Nightingale and others v Parsons: CA 9 Mar 1914

In 1908 the plaintiff, who was a house agent, was employed by the defendant to find a tenant for a house at a rent of 120 pounds a year or a purchaser for 2500 pounds. The plaintiff found a tenant who took the house for a term of three years with the option of continuing the tenancy for five or seven years at the rent of 110 pounds a year, and he was paid commission on the letting. At the end of the three years the tenant, as a condition of his continuing the tenancy for a further term, required the defendant to build an addition to the house. The defendant refused to do so, and thereupon the question of purchasing the house arose, and the defendant agreed to sell it to the tenant’s wife for 1900 pounds. The plaintiff, after the original letting, had nothing to do with the negotiations which led up to the sale. The plaintiff sued the defendant in the county court to recover commission on the sale. The county court judge found that, though the plaintiff introduced the property to the tenant and his wife, that introduction was not the effective cause of the subsequent sale, and he. gave judgment for the defendant.

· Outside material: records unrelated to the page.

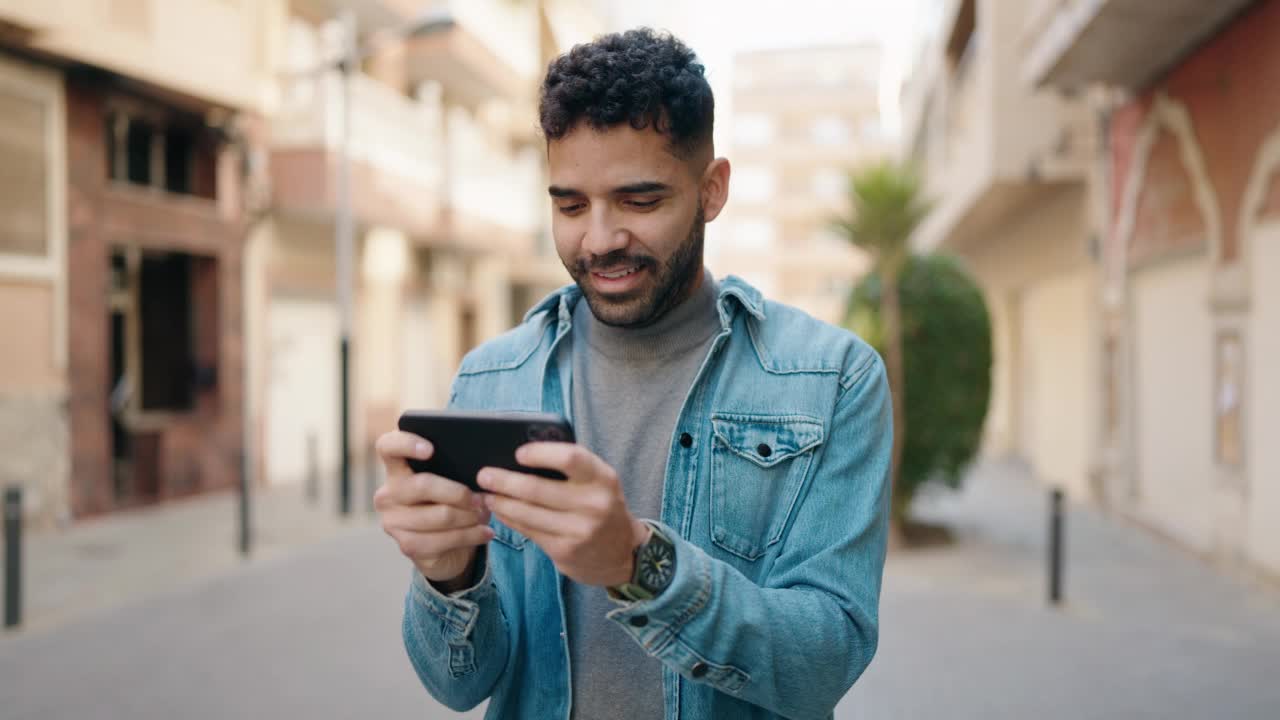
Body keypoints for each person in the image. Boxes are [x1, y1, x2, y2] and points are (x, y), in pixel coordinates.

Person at [374, 28, 892, 720]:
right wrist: (447, 576)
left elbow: (823, 663)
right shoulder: (491, 377)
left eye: (639, 201)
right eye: (570, 205)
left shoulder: (834, 380)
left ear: (712, 190)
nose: (598, 239)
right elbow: (460, 685)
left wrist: (639, 564)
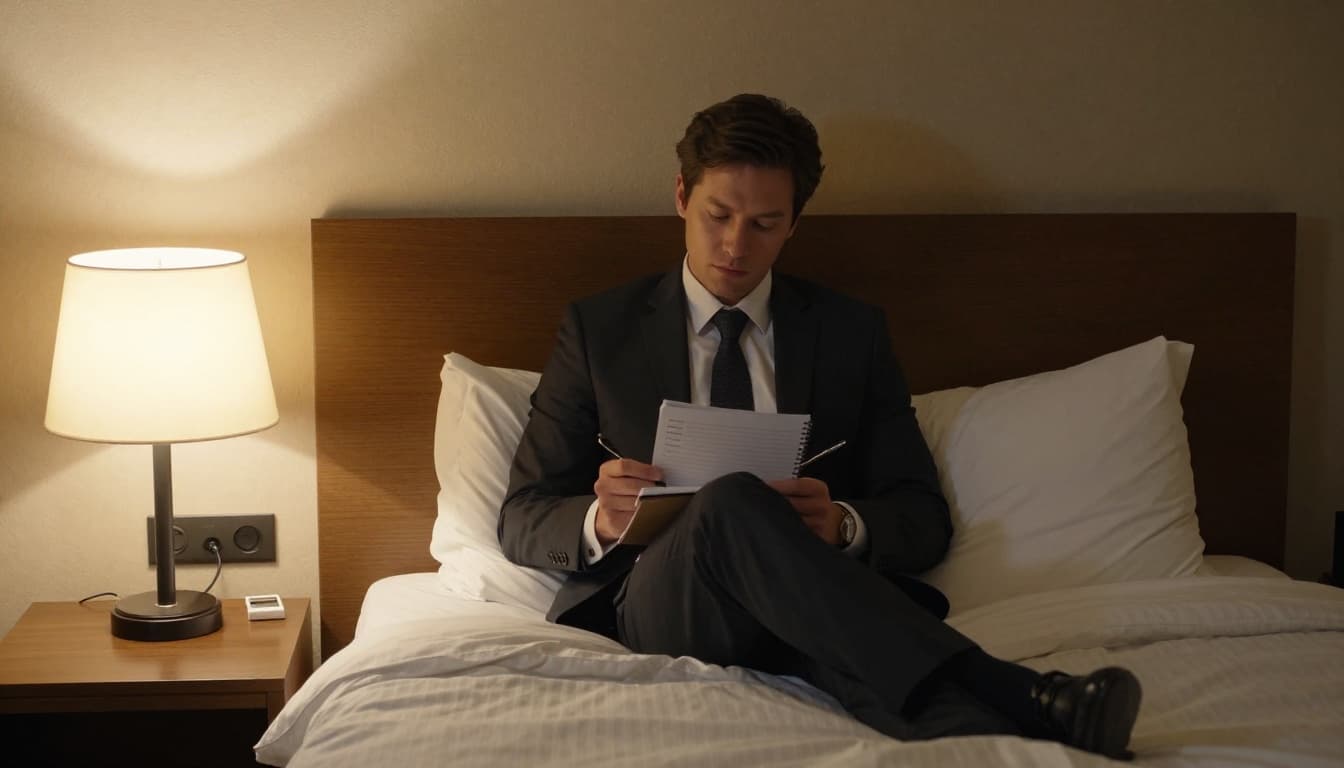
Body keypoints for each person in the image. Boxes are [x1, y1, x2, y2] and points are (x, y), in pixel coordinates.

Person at [499, 93, 1142, 759]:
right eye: (719, 215)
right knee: (731, 499)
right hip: (665, 602)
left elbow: (921, 515)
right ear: (682, 196)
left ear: (794, 225)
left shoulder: (850, 334)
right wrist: (600, 521)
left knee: (851, 653)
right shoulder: (600, 331)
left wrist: (842, 525)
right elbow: (521, 515)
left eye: (765, 223)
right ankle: (1017, 688)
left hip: (804, 602)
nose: (735, 245)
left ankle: (1027, 737)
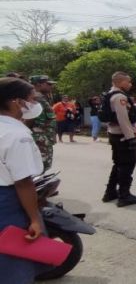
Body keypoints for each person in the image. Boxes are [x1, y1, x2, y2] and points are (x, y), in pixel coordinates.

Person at [0, 77, 46, 284]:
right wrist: (35, 219)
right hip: (7, 202)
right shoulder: (17, 135)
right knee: (13, 263)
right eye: (31, 99)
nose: (35, 104)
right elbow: (23, 183)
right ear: (15, 102)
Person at [102, 71, 136, 207]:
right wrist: (130, 137)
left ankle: (110, 193)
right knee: (127, 165)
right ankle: (124, 196)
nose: (130, 84)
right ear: (120, 82)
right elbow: (123, 119)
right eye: (128, 81)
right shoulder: (120, 96)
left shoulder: (110, 94)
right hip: (122, 136)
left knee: (118, 164)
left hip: (115, 134)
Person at [26, 75, 57, 171]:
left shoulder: (42, 97)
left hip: (44, 138)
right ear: (38, 85)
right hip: (39, 138)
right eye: (47, 84)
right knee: (39, 168)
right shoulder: (35, 98)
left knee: (42, 167)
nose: (50, 86)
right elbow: (29, 118)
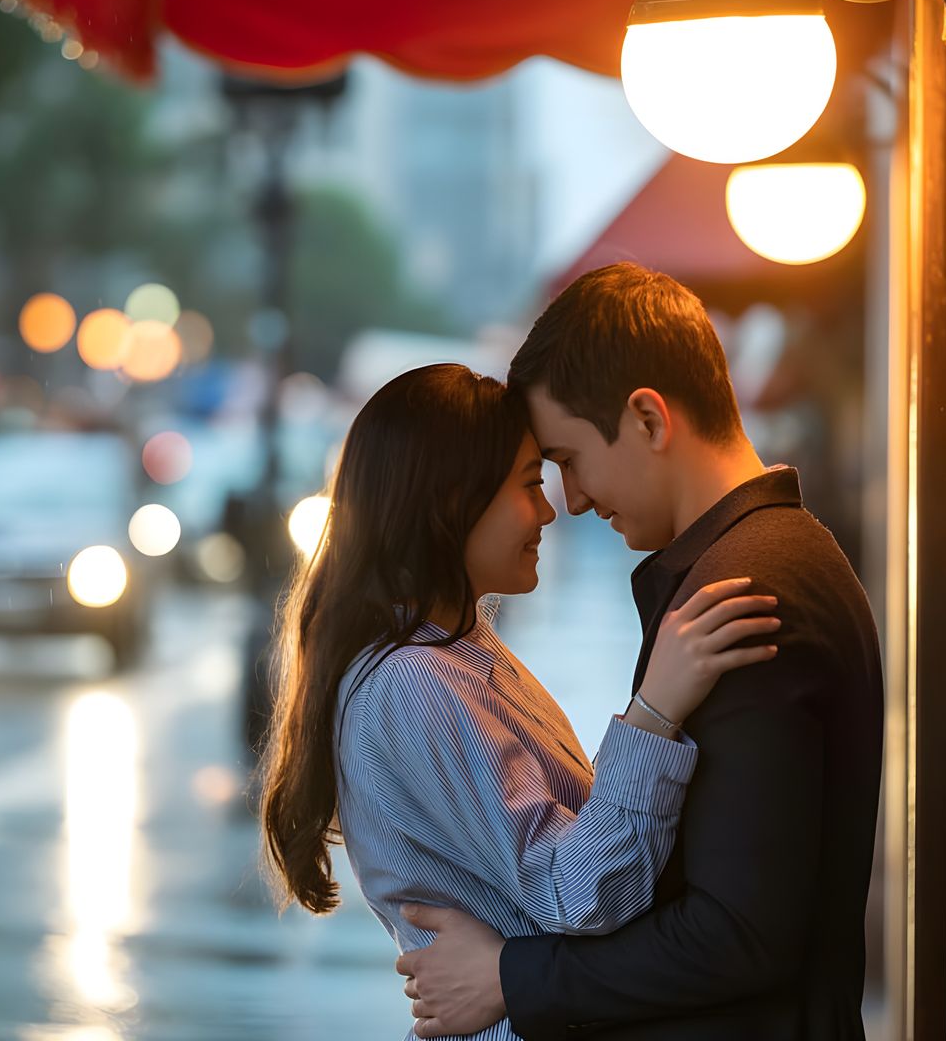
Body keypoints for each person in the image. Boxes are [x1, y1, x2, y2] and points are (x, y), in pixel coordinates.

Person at [395, 265, 884, 1041]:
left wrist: (510, 977)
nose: (574, 499)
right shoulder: (752, 562)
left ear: (649, 419)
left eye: (567, 457)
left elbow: (738, 935)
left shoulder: (745, 589)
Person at [257, 362, 781, 1040]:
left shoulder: (453, 647)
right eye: (532, 483)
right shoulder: (410, 680)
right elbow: (578, 891)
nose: (550, 509)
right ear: (451, 501)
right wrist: (655, 712)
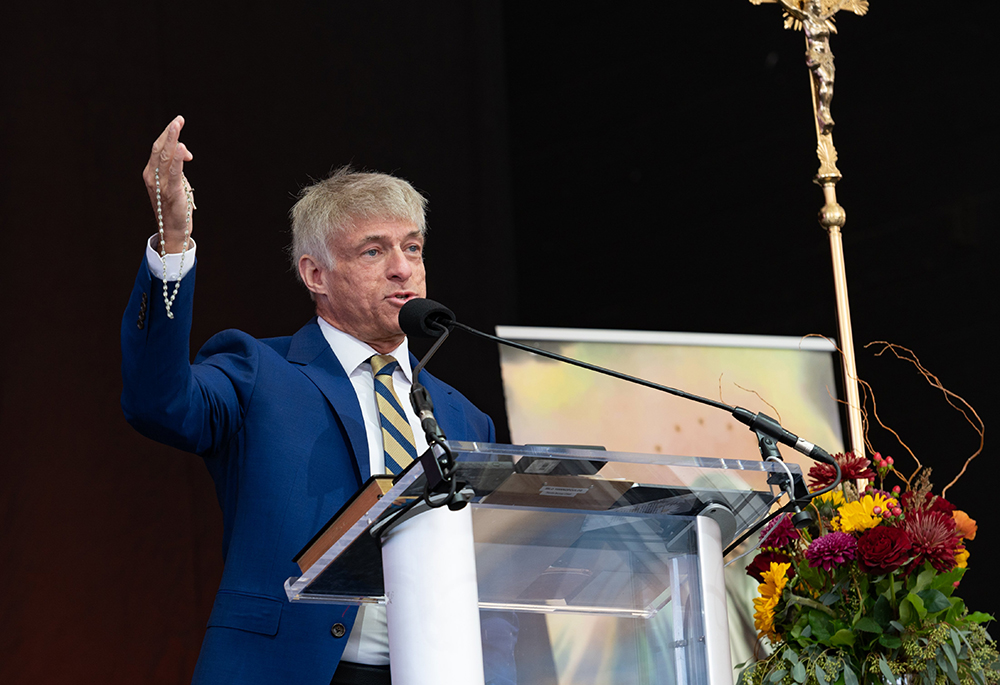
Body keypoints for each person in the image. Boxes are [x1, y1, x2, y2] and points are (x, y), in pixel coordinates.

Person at [121, 116, 505, 685]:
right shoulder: (259, 372)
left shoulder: (463, 416)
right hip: (295, 669)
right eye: (373, 252)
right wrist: (173, 243)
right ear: (315, 274)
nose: (403, 268)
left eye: (413, 247)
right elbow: (158, 400)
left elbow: (497, 569)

Held: The county court judge had applied the proper test, and had found against the plaintiff’s claim upon evidence which entitled him so to find, and that his decision must be affirmed.

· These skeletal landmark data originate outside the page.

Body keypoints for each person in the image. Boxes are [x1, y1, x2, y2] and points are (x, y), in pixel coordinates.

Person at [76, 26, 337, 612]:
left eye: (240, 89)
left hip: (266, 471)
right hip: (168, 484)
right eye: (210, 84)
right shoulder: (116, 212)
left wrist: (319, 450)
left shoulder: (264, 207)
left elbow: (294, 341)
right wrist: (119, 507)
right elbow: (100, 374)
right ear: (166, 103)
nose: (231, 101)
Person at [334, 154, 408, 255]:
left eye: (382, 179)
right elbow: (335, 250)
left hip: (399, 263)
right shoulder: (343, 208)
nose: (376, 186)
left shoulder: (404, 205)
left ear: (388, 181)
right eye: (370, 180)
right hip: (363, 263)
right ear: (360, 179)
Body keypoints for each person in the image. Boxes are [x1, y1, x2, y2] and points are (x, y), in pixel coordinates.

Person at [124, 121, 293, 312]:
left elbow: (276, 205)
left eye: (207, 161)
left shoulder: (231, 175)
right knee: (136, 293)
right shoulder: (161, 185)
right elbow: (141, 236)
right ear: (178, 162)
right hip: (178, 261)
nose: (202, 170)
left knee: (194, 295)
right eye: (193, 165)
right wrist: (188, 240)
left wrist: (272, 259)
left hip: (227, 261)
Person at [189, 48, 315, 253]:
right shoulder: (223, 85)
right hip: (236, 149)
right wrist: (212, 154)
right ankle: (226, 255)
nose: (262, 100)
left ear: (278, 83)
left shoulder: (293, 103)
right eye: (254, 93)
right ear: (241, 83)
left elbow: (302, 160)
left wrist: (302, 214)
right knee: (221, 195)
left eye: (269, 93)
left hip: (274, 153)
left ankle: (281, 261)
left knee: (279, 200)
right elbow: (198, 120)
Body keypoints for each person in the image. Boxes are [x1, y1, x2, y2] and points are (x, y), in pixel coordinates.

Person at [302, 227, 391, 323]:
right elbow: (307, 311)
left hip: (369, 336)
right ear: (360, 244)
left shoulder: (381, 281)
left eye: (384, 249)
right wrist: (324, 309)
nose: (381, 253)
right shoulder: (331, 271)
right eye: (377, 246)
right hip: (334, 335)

[1914] 2 KB 621, [1914] UKLawRpKQB 66
Commonlii
England and Wales
Cited by:
CitedCharania v Harbour Estates Ltd CA 27-Oct-2009
The defendant appealed against the award of the estate agent’s fees, acting under a sole agency agreement. The agreement had been terminated. A buyer who had seen the property first under the agency later returned and negotiated a purchase.
CitedWells v Devani SC 13-Feb-2019
Mr W was selling apartments in a block of flats. Mr D, an estate agent, sought commission. W argued that D had not had signed his terms, and that therefore no contract existed. The court considered whether a contract had come into being when a major . .
CitedDennis Reed Ltd v Goody CA 1950
Two home owners instructed the plaintiff agents to ‘find a person ready, willing and able’ to purchase their property and agreed to pay the agents a commission upon them introducing such a person. The agents found a prospective purchaser but he . .

Lists of cited by and citing cases may be incomplete.